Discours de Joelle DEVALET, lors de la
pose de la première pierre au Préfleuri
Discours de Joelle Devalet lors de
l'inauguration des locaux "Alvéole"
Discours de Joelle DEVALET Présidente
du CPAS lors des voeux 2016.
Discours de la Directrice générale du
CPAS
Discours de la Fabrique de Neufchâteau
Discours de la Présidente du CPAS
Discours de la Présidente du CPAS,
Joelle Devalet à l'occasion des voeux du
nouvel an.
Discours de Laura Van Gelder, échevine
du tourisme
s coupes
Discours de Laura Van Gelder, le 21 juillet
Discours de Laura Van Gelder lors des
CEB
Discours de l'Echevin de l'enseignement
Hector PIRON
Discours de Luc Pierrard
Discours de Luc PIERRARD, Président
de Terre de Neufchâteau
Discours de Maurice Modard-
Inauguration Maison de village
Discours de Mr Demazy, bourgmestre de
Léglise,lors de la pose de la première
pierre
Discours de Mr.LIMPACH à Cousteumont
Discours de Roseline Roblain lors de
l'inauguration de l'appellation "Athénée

■ **Task objective**
What you give back must match the material exactly, beginning with its first line and ending with the line holding "Léglise,lors de la pose de la première".

■ **Result for this exercise**
Discours de Joelle DEVALET, lors de la
pose de la première pierre au Préfleuri
Discours de Joelle Devalet lors de
l'inauguration des locaux "Alvéole"
Discours de Joelle DEVALET Présidente
du CPAS lors des voeux 2016.
Discours de la Directrice générale du
CPAS
Discours de la Fabrique de Neufchâteau
Discours de la Présidente du CPAS
Discours de la Présidente du CPAS,
Joelle Devalet à l'occasion des voeux du
nouvel an.
Discours de Laura Van Gelder, échevine
du tourisme
s coupes
Discours de Laura Van Gelder, le 21 juillet
Discours de Laura Van Gelder lors des
CEB
Discours de l'Echevin de l'enseignement
Hector PIRON
Discours de Luc Pierrard
Discours de Luc PIERRARD, Président
de Terre de Neufchâteau
Discours de Maurice Modard-
Inauguration Maison de village
Discours de Mr Demazy, bourgmestre de
Léglise,lors de la pose de la première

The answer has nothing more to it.